The commitment is consistent with the recommendations of the Intergovernmental Panel on Climate Change (IPCC), which last year stated that the world faces “severe, pervasive and irreversible” damage from climate change unless economies all but entirely end unrestricted fossil fuel combustion by 2100.
The following comments may be attributed to Merran Smith, Executive Director, Clean Energy Canada:
It’s encouraging to see world leaders lighting a fire under existing efforts to decarbonize the global economy. This is already a $1 trillion market—which is expected to more than double in the next decade—and Canada boasts competencies in a whole range of sectors.
Investors will be taking note of today’s signal from world leaders. We’re expecting it will lead to stronger policy, and investment dollars will follow. Inevitably, more capital will flow into clean energy solutions, and that means more opportunities for Canadian businesses.
Just two weeks ago, Analytica Advisors noted that Canada’s clean tech sector grew 18 percent. This is good news, but most of that growth is happening at home—our share of the global market declined, even as the size of that opportunity doubled.
Study after study has found that to decarbonize the economy, we need to dramatically scale up use of renewable energy, and while the sector has been growing quickly a recent analysis by the International Energy Agency found that the world isn’t on track.

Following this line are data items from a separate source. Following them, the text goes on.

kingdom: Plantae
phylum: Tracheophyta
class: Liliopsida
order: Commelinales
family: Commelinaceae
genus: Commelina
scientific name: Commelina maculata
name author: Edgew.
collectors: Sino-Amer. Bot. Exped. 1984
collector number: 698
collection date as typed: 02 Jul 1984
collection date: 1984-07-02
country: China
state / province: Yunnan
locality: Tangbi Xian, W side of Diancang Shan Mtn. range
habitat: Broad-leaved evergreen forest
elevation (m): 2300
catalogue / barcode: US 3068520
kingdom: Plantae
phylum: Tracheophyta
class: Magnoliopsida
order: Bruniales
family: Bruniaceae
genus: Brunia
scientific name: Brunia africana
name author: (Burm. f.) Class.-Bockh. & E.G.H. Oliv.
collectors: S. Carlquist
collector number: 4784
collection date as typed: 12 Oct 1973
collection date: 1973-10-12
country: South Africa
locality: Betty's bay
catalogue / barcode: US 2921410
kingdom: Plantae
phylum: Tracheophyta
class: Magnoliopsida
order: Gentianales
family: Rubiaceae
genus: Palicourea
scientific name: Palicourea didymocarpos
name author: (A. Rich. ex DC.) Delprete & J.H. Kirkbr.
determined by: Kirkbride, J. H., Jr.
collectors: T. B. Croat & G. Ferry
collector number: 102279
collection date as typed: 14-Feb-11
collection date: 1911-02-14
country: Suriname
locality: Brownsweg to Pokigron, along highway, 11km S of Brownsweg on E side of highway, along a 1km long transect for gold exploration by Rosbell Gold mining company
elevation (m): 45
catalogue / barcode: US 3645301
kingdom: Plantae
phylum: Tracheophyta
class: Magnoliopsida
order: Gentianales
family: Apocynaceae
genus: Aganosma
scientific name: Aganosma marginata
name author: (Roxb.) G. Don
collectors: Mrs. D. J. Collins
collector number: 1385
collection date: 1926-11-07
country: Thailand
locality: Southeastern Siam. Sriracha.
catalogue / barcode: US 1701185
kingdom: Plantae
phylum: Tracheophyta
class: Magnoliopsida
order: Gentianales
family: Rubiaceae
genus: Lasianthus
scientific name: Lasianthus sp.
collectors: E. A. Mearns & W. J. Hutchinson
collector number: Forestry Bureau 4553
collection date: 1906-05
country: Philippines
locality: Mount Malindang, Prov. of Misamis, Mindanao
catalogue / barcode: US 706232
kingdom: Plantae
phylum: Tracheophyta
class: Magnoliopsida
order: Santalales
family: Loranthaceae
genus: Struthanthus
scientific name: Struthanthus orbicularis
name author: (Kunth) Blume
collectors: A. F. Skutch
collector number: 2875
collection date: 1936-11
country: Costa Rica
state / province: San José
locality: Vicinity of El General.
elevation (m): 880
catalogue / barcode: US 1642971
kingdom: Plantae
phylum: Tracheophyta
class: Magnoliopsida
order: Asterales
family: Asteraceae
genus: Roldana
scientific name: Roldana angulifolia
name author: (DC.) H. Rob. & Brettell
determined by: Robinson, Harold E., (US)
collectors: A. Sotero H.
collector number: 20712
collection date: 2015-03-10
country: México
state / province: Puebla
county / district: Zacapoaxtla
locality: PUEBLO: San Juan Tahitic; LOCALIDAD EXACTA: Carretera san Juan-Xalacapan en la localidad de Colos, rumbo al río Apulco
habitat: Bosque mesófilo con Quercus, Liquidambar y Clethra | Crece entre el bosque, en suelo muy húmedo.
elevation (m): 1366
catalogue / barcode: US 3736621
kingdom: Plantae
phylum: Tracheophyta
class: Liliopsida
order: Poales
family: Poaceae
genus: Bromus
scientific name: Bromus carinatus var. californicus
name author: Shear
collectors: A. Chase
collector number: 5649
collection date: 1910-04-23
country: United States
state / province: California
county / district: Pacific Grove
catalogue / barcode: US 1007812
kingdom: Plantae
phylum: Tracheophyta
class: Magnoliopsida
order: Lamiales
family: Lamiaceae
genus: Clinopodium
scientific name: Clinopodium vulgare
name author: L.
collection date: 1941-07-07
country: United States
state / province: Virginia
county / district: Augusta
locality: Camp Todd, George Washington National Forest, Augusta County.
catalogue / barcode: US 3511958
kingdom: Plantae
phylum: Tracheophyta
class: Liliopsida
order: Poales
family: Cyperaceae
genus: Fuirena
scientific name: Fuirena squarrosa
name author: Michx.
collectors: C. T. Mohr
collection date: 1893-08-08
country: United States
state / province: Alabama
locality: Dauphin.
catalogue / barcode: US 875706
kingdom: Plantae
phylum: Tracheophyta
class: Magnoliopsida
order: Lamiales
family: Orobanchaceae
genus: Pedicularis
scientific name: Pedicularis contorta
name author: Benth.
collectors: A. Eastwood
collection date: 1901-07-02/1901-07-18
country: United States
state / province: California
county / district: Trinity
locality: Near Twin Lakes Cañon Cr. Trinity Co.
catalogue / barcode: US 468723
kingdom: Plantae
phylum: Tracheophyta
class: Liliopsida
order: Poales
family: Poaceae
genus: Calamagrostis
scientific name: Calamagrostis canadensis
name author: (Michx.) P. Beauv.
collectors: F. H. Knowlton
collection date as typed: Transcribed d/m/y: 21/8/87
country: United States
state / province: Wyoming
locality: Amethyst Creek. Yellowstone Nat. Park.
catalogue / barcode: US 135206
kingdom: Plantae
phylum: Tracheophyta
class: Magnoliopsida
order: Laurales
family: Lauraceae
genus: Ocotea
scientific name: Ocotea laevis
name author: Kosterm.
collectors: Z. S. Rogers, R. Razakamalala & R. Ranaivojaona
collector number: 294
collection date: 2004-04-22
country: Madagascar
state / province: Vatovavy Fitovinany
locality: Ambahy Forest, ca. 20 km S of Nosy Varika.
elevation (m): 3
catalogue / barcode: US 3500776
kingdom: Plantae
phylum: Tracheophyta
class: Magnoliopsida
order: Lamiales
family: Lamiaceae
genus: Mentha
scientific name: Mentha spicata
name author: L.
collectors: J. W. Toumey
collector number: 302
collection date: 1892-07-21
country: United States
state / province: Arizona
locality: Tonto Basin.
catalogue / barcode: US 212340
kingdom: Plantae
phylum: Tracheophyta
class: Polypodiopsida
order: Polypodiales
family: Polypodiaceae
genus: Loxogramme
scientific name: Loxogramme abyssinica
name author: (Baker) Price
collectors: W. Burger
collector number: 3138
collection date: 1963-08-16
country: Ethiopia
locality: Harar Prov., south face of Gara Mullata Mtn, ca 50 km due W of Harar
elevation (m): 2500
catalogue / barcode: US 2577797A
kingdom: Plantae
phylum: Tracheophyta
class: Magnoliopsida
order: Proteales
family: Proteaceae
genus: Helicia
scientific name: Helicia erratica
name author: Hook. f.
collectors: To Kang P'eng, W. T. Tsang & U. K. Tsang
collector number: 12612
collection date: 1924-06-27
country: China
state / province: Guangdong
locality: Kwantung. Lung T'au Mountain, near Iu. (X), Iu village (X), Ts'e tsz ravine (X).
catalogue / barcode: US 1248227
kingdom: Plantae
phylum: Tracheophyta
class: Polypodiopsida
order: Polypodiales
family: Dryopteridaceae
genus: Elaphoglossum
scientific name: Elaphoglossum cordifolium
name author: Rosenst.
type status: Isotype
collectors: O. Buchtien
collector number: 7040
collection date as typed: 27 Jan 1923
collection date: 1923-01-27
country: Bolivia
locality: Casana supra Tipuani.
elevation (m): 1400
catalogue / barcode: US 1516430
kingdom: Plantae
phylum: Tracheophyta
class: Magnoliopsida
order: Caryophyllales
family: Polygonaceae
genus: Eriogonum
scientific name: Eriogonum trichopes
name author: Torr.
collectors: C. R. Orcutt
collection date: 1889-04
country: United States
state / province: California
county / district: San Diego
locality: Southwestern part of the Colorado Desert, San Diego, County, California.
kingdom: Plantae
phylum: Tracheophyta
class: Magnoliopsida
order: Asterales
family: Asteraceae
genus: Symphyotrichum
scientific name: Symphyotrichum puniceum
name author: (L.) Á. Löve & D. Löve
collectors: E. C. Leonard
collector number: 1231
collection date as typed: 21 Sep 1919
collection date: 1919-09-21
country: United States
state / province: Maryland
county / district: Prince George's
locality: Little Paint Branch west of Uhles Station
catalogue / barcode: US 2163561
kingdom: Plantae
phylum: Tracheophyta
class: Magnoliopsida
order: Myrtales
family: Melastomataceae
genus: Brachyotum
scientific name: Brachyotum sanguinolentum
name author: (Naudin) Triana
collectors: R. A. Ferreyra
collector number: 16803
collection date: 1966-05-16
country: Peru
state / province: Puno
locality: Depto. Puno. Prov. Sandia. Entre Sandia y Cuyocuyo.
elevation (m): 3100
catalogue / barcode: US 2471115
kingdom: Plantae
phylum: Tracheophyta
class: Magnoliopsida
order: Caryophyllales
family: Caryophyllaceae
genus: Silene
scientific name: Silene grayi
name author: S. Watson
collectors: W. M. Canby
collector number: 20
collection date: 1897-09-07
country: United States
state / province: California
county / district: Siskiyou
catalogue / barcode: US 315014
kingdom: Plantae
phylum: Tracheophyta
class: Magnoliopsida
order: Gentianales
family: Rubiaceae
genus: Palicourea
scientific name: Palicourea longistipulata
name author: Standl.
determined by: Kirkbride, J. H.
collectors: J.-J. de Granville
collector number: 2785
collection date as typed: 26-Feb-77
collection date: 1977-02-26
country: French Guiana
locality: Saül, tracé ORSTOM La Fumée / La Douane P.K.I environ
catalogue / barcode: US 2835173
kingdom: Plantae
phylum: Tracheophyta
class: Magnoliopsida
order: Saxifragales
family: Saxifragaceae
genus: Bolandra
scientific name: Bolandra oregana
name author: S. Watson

But it’s worth noting that in recent years, real world deployment of wind and solar has significantly outpaced past predictions from the International Energy Agency. With continued technology improvements and declining costs, there’s room for real optimism.
Canada has a real chance to lead—we already source more than 65 percent of our electricity from renewable sources, and have the resource potential to drive that up. We can increasingly electrify our economy with clean energy—powering industry, heating buildings and transitioning to electric vehicles.